4 Things Entrepreneurs Should Ignore From the Steve Jobs Formula - duzins
http://www.readwriteweb.com/start/2011/08/4-things-entrepreneurs-should.php#.TlfkM7C-Bls.hackernews
======
duopixel
I'm frankly quite tired of these "here is what you should do" articles in
entrepreneurship. There is no best way to do it, just better or worse
strategies given a set of circumstances. It just happens that—for the most
part—many web startups share very similar circumstances.

1\. Anything that can't be re-deployed easily (hardware, desktop software,
print) should be near damn perfect from day one.

2\. Stealth mode applies only to very early stages, because you're so small
your competitors couldn't care less about you.

3\. APIs clearly depend on the context you're working in. In many cases, they
would be a waste of time and money.

------
kstenerud
1 thing entrepreneurs should avoid doing:

1\. Following a formula.

Visionaries revolutionize. Analysts distill a formula from their success. The
mediocre follow the formula and wonder why it didn't work.

In order to change the world, you must have vision, ambition, tenacity, and
leadership. Without these, no formula or recipe for success will help you.

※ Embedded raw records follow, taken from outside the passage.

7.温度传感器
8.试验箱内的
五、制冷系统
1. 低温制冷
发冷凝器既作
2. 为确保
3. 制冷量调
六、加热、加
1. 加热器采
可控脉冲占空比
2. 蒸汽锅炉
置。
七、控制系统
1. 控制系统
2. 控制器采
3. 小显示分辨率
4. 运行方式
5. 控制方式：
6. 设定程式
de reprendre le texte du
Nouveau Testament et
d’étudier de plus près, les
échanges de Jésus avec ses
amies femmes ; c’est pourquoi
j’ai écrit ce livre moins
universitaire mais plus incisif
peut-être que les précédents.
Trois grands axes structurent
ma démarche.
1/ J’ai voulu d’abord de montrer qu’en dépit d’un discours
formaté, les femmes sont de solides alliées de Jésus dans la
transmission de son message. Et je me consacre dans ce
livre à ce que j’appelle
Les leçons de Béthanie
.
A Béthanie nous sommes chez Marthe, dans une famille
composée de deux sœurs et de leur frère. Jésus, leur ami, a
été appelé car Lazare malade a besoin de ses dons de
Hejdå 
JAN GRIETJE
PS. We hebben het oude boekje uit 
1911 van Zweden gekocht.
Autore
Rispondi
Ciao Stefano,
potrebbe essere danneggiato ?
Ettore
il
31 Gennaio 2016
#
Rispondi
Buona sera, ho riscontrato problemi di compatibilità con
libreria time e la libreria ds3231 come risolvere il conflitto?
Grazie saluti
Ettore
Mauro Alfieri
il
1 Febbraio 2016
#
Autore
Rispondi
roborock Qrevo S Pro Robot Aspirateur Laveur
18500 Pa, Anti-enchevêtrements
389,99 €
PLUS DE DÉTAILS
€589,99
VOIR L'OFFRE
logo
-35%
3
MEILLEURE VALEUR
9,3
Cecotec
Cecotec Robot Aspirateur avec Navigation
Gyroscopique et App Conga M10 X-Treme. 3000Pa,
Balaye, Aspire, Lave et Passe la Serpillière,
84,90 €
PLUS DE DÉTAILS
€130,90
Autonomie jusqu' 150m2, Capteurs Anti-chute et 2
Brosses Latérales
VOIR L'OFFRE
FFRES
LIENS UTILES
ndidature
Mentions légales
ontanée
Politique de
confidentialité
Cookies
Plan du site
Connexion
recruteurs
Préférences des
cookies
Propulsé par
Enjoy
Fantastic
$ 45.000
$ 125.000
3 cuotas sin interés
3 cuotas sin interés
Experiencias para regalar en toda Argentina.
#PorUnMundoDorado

Success formulas should be taken with the same grain of salt as for case
studies. They show how someone else was successful, and usually contain
nuggets of good advice. They are not blueprints for success.

------
bo_Olean
_"The thing that bothers me most about the iPad is this: if I had an iPad
rather than a real computer as a kid, I'd never be a programmer today. I'd
never have had the ability to run whatever stupid, potentially harmful, hugely
educational programs I could download or write."_

I had a branded PC / forgot its brand which used 3.5" floppy and showed me
Fatal Error!!! While i booted it first time back it '95. And my hunt for a
Floppy sized OS lead me to today - A software engineering who is making living
building software for good.